65. The NSIA stated repeatedly that CSIS and the RCMP confirmed that Mr. Atwal was no longer considered a threat. The RCMP also confirmed this assessment. Footnote 78 This assessment is based on a physical threat: Mr. Atwal was not violent in Mumbai, and because his invitation to the Delhi reception had been rescinded, he could not have posed a further physical threat to the Prime Minister or the official delegation. That said, the Committee struggled to reconcile the security and intelligence community’s categorical denial that Mr. Atwal was a threat with the information and testimony provided to the Committee. Both CSIS and the RCMP had identified Mr. Atwal’s *** history of violence within hours of being asked by PCO to provide information after his presence in India became public, and shortly thereafter the RCMP confirmed his criminal record and that he was identified on Canada’s national criminal database ***. ***

Findings with respect to screening measures


The organizations implicated in this trip have not conducted an interdepartmental ‘lessons learned’ exercise to identify areas for improvement.


Global Affairs Canada and the RCMP took reasonable measures to ensure that guests at events were physically screened prior to entry to events, including additional security measures taken to secure facilities for events in Mumbai and Delhi. Physical screening measures are part of a wider security process that is in place to protect the Prime Minister and his or her delegation. These measures are put in place, in part, to mitigate the risks posed by guests attending events without undergoing consistent security checks.

Findings with respect to the Security and Intelligence community’s knowledge of Mr. Atwal

The Committee finds that:




The RCMP had information that suggested that Mr. Atwal was going with the Prime Minister on the official trip to India, but did not validate that information.


The RCMP had information that Mr. Atwal had a serious criminal record and a history of involvement in violent acts, issues which should have been identified as security risks to the Prime Minister and his delegation. The RCMP recognizes that it erred in not providing that information to the Prime Minister’s Protective Detail.


The RCMP assertion that the Prime Minister’s Protective Detail would not have changed its security posture even if it had known of Mr. Atwal’s presence at the event and his history of violence was questionable, at best.

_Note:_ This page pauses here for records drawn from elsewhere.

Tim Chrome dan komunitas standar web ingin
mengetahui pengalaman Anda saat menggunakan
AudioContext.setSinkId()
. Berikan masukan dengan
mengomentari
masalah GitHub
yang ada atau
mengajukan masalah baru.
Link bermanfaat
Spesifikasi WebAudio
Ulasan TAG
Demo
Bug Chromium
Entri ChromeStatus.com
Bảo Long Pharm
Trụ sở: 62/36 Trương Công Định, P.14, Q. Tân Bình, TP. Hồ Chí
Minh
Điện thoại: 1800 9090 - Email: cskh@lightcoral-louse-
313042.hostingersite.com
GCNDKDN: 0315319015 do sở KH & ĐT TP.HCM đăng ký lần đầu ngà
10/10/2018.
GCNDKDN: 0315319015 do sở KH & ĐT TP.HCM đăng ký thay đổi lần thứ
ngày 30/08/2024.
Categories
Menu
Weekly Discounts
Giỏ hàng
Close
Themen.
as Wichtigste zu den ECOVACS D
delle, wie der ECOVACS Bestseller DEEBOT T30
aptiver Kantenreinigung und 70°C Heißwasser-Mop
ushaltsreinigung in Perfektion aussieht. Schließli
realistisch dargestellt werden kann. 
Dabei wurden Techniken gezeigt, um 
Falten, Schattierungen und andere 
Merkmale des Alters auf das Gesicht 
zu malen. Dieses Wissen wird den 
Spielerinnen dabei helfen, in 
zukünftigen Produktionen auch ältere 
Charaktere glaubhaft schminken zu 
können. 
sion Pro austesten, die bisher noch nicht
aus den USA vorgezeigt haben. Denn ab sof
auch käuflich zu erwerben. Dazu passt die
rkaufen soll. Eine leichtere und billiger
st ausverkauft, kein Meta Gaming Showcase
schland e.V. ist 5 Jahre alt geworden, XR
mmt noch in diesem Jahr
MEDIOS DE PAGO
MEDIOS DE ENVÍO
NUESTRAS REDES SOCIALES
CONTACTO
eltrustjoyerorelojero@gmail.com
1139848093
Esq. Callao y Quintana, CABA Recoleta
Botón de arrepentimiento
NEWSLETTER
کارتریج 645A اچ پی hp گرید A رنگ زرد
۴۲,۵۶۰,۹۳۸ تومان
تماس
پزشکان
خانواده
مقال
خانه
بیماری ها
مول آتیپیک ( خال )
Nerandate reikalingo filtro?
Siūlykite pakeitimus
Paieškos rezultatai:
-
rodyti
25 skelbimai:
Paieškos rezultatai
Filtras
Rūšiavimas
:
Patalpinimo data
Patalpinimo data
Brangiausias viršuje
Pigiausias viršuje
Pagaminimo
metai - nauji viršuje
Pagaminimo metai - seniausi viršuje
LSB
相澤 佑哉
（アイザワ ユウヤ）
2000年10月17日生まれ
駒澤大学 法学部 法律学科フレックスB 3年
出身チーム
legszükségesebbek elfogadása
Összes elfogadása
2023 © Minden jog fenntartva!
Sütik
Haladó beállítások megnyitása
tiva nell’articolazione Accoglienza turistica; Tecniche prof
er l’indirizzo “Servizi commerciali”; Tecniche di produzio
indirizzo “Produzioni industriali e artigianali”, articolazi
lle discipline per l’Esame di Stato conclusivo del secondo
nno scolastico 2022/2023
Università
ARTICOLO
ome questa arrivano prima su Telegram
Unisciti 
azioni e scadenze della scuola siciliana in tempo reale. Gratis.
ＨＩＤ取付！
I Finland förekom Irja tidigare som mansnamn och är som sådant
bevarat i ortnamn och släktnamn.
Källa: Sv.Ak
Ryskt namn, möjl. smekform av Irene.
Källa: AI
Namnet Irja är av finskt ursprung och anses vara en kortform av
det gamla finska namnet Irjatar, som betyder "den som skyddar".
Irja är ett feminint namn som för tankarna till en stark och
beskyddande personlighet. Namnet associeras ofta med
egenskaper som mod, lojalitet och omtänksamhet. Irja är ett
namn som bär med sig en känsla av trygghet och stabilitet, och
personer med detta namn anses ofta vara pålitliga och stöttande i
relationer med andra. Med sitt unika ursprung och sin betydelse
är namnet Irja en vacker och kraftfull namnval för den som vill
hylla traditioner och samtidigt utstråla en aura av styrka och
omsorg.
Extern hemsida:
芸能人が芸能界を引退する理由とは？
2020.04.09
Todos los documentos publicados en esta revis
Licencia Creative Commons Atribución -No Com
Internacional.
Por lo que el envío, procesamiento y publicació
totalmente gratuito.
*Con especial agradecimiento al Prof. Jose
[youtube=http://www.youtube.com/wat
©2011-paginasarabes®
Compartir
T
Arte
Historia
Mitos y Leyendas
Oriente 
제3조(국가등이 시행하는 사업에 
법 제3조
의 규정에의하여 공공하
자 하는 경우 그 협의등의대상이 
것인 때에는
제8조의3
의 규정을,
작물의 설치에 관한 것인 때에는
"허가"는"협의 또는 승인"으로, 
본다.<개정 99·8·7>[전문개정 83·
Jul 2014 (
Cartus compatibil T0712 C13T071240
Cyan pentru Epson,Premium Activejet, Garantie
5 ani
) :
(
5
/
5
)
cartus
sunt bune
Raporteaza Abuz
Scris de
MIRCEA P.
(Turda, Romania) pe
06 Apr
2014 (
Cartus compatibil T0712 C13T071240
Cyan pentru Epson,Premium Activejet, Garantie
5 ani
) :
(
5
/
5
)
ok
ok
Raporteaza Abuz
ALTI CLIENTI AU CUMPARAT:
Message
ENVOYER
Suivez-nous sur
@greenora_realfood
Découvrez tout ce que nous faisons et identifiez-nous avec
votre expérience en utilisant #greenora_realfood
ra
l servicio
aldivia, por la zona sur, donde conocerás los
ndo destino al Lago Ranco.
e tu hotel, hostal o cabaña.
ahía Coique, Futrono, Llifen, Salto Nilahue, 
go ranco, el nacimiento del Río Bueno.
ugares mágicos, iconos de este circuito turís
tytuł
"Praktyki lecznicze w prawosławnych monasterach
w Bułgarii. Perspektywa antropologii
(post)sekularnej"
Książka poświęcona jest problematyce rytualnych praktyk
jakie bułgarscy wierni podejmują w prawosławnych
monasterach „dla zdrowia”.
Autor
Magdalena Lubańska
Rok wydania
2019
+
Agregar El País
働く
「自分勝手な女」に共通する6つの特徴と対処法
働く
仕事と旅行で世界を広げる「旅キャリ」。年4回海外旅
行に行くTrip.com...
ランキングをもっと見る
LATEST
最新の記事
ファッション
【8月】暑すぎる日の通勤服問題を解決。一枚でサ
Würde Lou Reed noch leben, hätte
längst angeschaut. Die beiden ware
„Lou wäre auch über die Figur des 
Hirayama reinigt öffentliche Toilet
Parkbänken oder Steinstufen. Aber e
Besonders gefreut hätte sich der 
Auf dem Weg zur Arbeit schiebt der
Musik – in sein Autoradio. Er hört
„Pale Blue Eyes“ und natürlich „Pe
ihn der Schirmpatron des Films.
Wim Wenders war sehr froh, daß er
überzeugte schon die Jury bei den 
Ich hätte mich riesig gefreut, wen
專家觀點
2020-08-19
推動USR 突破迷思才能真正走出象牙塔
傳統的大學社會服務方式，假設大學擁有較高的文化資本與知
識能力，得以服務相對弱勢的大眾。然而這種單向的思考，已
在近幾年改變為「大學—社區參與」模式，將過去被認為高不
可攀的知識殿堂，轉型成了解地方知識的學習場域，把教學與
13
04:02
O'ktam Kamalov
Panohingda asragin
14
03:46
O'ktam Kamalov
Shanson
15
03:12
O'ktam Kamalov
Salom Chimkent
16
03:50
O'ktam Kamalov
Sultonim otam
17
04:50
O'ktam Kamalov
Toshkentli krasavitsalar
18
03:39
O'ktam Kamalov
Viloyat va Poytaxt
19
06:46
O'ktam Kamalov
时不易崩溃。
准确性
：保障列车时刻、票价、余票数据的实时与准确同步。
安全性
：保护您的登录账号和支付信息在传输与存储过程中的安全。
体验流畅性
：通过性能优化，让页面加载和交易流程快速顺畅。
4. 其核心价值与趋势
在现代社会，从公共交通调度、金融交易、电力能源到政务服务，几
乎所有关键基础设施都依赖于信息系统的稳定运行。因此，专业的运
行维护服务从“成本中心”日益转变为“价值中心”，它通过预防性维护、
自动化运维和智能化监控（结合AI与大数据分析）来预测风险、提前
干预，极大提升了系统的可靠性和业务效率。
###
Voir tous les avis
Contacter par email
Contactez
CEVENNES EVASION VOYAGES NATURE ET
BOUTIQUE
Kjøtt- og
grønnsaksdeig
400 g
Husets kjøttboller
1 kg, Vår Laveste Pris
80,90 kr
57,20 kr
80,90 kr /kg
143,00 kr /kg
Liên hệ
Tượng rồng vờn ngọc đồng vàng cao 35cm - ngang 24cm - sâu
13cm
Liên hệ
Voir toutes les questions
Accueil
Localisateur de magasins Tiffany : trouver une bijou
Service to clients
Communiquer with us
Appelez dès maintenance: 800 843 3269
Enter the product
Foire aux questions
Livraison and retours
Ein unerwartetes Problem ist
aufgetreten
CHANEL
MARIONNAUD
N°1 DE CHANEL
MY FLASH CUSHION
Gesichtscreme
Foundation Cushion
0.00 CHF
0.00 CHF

The conclusion of officials from the security and intelligence community that Mr. Atwal was not a threat was based on a narrow interpretation of risk that did not reflect his known criminal record or ***

Findings with respect to *** in the context of the Prime Minister’s visit

The Committee finds that:




The NSIA provided advice to the Prime Minister on the *** prompting the Prime Minister to direct the NSIA to brief his Ministers and Members of Parliament prior to the visit.



Drawing on the Committee’s findings, an interdepartmental review should be undertaken to identify key lessons learned following these events.


The Government should develop and implement a consistent method of conducting background checks by all organizations involved in the development of proposed guest lists for foreign events with the Prime Minister.